Assemblée franco-allemande : quand Richard Ferrand convoque des ministres en urgence pour garnir les rangs

Assemblée franco-allemande : quand Richard Ferrand convoque des ministres en urgence pour garnir les rangs
Richard Ferrand et son homologue allemand, lundi 25 mars, à Paris

Orange avec AFP-Services, publié le mardi 26 mars 2019 à 11h15

Cette nouvelle assemblée doit réunir au moins deux fois par an 50 députés français et 50 allemands, alternativement en France et outre-Rhin. Problème : pour son lancement, les représentants du gouvernement français manquaient à l'appel.

"Nous donnons à la coopération franco-allemande, déjà singulière, une nouvelle dimension".

Tels étaient les mots du président de l'Assemblée nationale Richard Ferrand, à propos de la nouvelle assemblée parlementaire franco-allemande qui a tenu sa première séance lundi 25 mars. Selon Le Parisien, Richard Ferrand a toutefois déchanté au moment de réunir ses troupes. Le nombre de représentants du gouvernement français était insuffisant par rapport à leurs homologues allemands.
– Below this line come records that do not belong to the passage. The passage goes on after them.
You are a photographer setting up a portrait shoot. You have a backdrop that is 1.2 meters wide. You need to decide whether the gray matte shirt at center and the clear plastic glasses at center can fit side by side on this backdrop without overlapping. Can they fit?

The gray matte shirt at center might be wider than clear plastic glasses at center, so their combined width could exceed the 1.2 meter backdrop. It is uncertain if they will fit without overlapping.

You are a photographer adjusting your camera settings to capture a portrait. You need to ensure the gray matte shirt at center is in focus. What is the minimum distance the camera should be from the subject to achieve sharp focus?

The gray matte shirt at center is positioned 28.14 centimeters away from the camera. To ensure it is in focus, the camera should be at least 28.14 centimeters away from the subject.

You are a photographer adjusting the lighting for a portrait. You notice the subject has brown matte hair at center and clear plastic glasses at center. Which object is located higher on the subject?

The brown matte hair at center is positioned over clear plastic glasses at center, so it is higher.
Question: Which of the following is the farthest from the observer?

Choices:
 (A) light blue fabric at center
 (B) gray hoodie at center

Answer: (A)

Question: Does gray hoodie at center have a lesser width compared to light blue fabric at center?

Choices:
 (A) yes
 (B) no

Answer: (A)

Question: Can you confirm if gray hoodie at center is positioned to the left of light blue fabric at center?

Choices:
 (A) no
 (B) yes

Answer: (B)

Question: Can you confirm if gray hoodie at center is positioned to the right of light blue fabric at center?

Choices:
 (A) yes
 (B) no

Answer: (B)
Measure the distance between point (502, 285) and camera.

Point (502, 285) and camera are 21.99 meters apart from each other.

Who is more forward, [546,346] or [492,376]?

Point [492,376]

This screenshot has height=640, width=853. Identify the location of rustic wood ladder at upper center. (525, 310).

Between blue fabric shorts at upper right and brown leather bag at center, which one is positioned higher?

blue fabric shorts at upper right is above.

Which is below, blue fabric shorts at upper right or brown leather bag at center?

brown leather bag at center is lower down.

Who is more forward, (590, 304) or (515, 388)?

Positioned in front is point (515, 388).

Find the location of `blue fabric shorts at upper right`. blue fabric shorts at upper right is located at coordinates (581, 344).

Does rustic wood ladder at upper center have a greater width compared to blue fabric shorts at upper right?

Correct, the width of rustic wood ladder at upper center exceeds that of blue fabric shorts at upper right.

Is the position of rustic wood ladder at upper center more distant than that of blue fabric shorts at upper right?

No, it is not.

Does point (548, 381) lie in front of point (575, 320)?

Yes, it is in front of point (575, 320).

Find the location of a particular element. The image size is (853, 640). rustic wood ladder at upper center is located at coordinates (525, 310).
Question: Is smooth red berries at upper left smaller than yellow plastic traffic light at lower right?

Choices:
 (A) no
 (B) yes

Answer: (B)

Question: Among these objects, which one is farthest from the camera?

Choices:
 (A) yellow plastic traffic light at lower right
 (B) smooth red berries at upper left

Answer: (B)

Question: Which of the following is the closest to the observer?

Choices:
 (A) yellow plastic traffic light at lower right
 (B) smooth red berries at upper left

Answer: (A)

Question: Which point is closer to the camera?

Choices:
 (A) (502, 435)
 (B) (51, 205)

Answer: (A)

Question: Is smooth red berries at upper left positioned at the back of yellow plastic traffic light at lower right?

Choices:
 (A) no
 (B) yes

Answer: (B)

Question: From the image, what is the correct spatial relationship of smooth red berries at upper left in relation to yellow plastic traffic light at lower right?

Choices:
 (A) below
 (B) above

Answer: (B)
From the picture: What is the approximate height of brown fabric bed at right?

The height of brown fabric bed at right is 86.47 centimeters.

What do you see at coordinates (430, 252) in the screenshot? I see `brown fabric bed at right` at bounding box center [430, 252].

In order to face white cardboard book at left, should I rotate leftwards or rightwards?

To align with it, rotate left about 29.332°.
Cette "désertion" n'a pas plu au locataire du perchoir de l'Assemblée, qui a dû convoquer en urgence des membres de l'organigramme gouvernemental pour faire acte de présence. Le ministre chargé des Relations avec le Parlement, Marc Fesneau, a ainsi été dépêché pour garnir les rangs.

La nouvelle alliance parlementaire réunit 50 députés français et 50 allemands et siégera en principe au moins deux fois par an, alternativement en France et outre-Rhin. Ses missions: veiller à l'application des décisions communes des exécutifs, suivre les affaires internationales d'intérêt commun et encore travailler à améliorer la vie des populations transfrontalières. "Nous pourrons nous quereller sur le fond car nous aurons besoin de discuter franchement" mais les débats contribueront à "renforcer notre amitié", a parié Wolfgang Schäuble, ancien ministre des Finances connu pour son rigorisme.

 Si l'assemblée franco-allemande n'aura pas de pouvoir décisionnaire, l'élue d'opposition Cécile Untermaier (PS) a souhaité qu'elle incarne "une force de persuasion" pour faire avancer l'Europe sur des sujets comme la transition énergétique, et lutter contre "une concurrence fiscale exacerbée" entre les pays de l'UE.